Предложение массажа, розовые лепестки на простынях и выстроившиеся по росту свечки у изголовья кровати — все это отдает немыслимой фальшью, и она обязательно это почувствует. Предлагать ее помассировать, пуская слюну в предвкушении возможности потрогать ее за грудь, — оставь эти радости подросткам. Веди себя серьезно. Вы уже добрались до той стадии, когда можно делать именно то, что хочется.

*10. К чему нужно стремиться, занимаясь сексом в первый раз?*

”+” Главное — достичь эмоциональной близости и взаимопонимания.

”-” К тому, чтобы способность нормально ходить и соображать из-за бесчисленных оргазмов вернулась к ней не скоро.

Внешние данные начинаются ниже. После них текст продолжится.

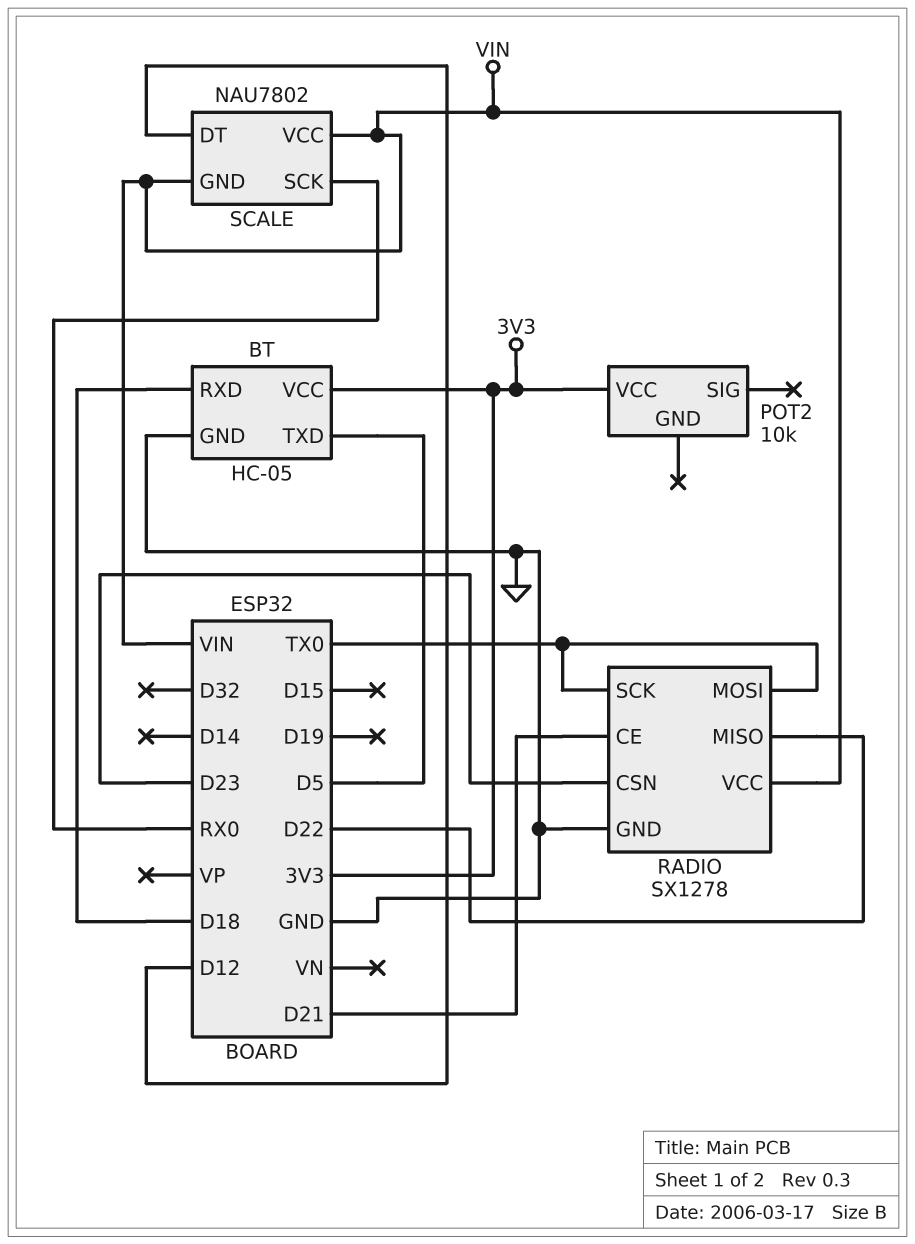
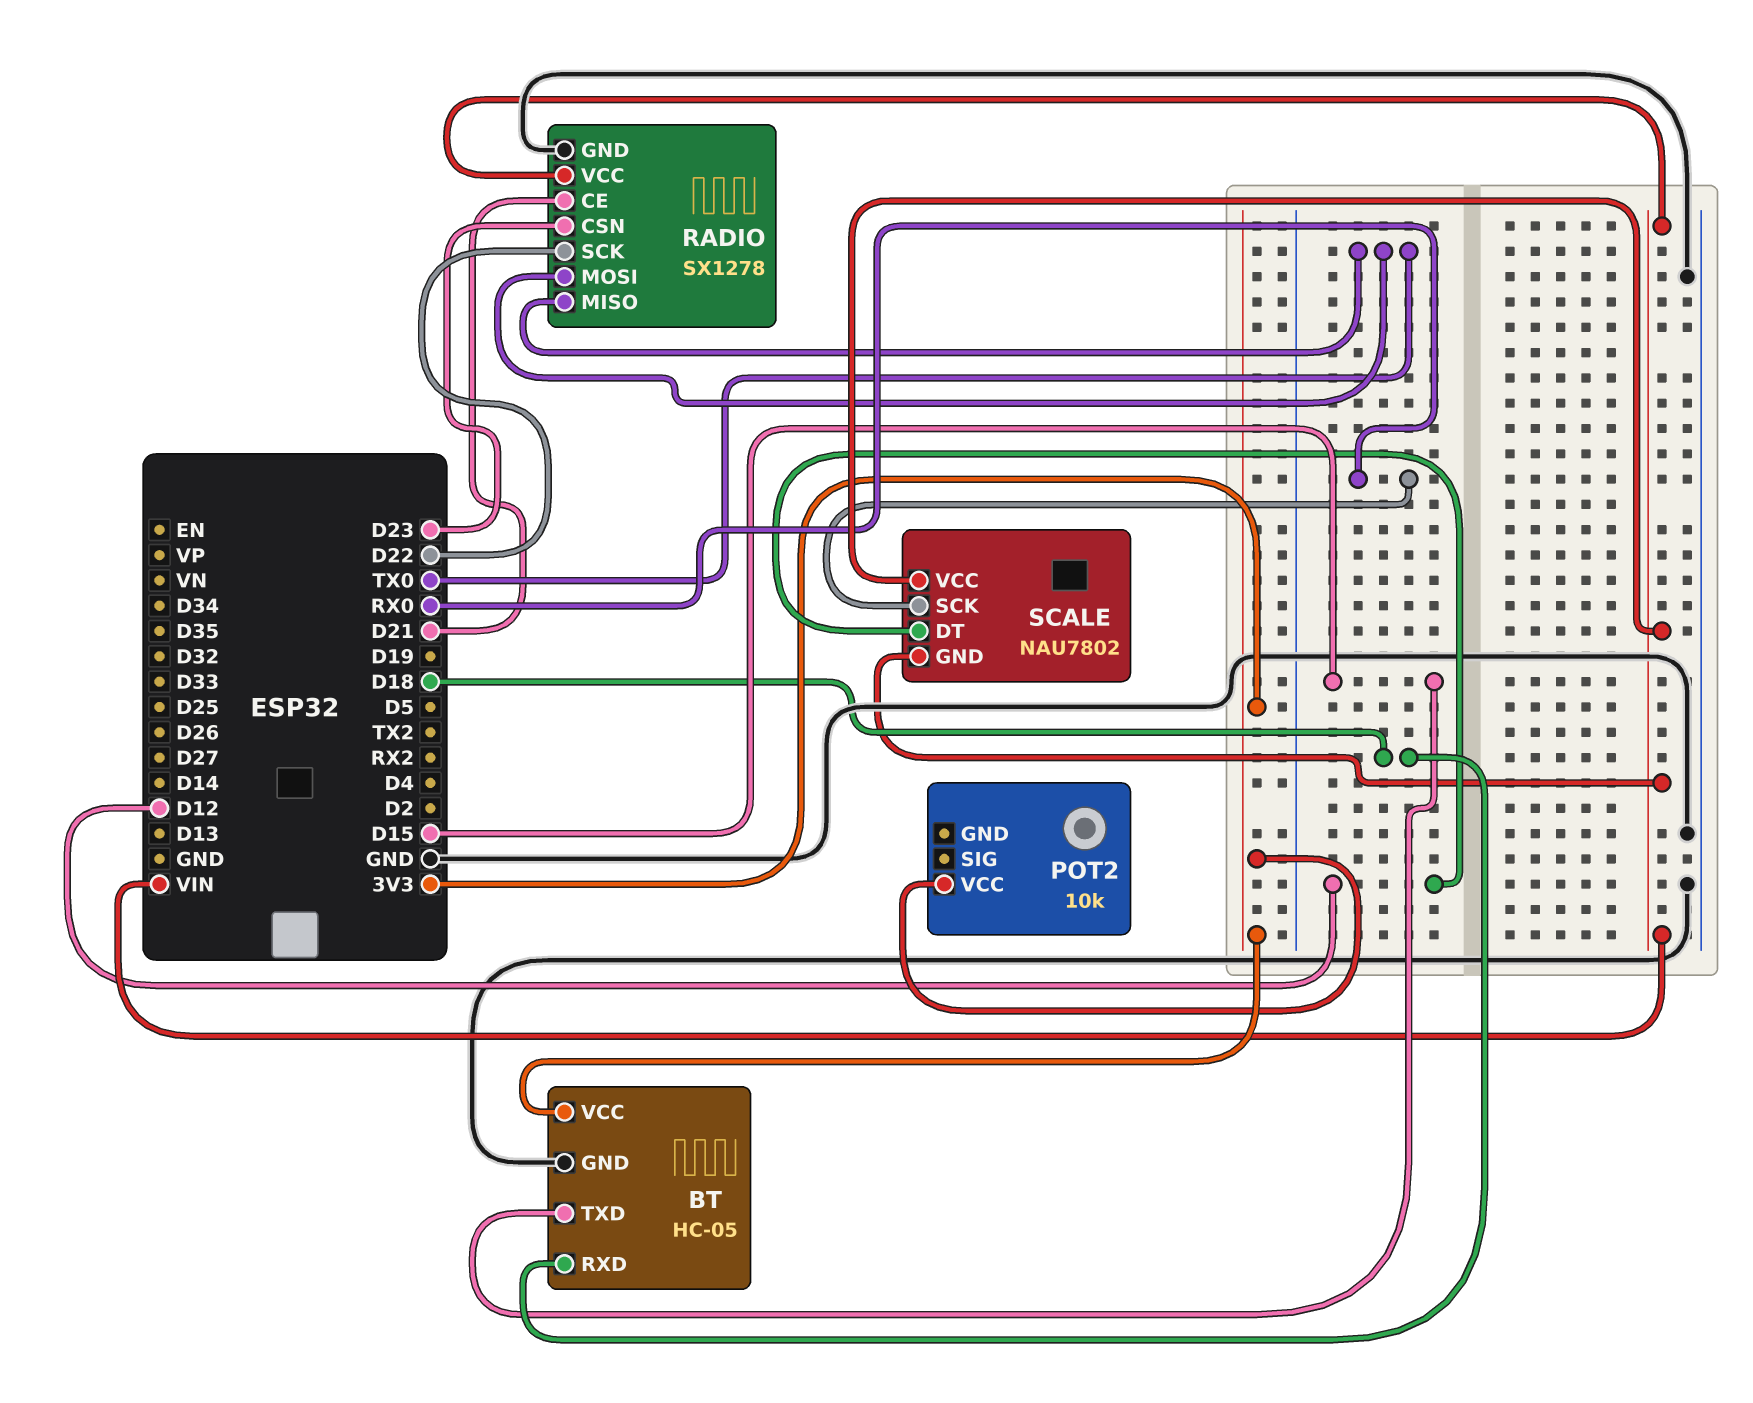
BT pin TXD: D5 -> D15
RADIO pin MISO: D22 -> TX0
RADIO pin SCK: TX0 -> D22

83% предпочитают для первого раза минимум экспериментов и банальную миссионерскую позицию.

Оргазм для первого раза большинство считает совсем не обязательным, главное — общая атмосфера. Оставь “цитаты” из порно и Камасутры на следующие разы. Сейчас важно показать ей, что она для тебя — сексуальна и неповторима, что ты ее безумно хочешь и готов на все, чтобы сделать ей приятно. Делать это все ты будешь в следующий раз (очень возможно, что он наступит этой же ночью).

*11. Как общаться во время секса?*

”+” Стараться обойтись минимумом слов, следя за жестами и поведением.

”-” Попросить ее подробно описать свои предпочтения в сексе, а лучше подготовить конспект.

39% женщин сказали, что чрезмерная болтовня – один из наиболее неприятных моментов при первом сексе.

Не стоит в первый раз ждать от девушки особой откровенности. Следи за ее дыханием, движениями и мотай на ус то, что видишь.

*12. Что сказать, когда вы расстанетесь утром?*

”-” “Это было великолепно, спасибо!”

”+” “Когда мы увидимся снова?”

*78% Хотят, чтобы ты назначил новое свидание до того, как вы расстанетесь.
*
Поменьше неопределенностей, фраза “Я позвоню” ее не устроит. И не забудь обмануть ее ожидания. Сказал, что позвонишь завтра, — звони сегодня.

----------


## Irina

Кстати, очень не плохие советы. Даже если вы давно знакомы стоит на них внимание обратить.

----------


## JAHolper

По SMS или E-mail можно долго приглашать. Только звонок и уверенность в себе позволит быстро перейти к самому интересному.

----------


## Mouse

Напоминает один пошлый анекдот про поручика Ржевского:
Молодой поручик Ржевский прочитал в книге о правилах хорошего тона как разговаривать с дамами. Там были даны примерные темы разговора: о животных, о погоде, о музыке, о любви. поручик не замедлил воспользоваться советами и решил познакомиться с дамой, которая гуляла с болонкой.
- Какая у вас мелкая собачка, - сказал поручик и, подойдя поближе, пнул ее сапогом, - низко полетела что-то, к дождю видать. Впрочем я - поручик Ржевский, у меня дома есть барабан, пойдемте пое...ся.

----------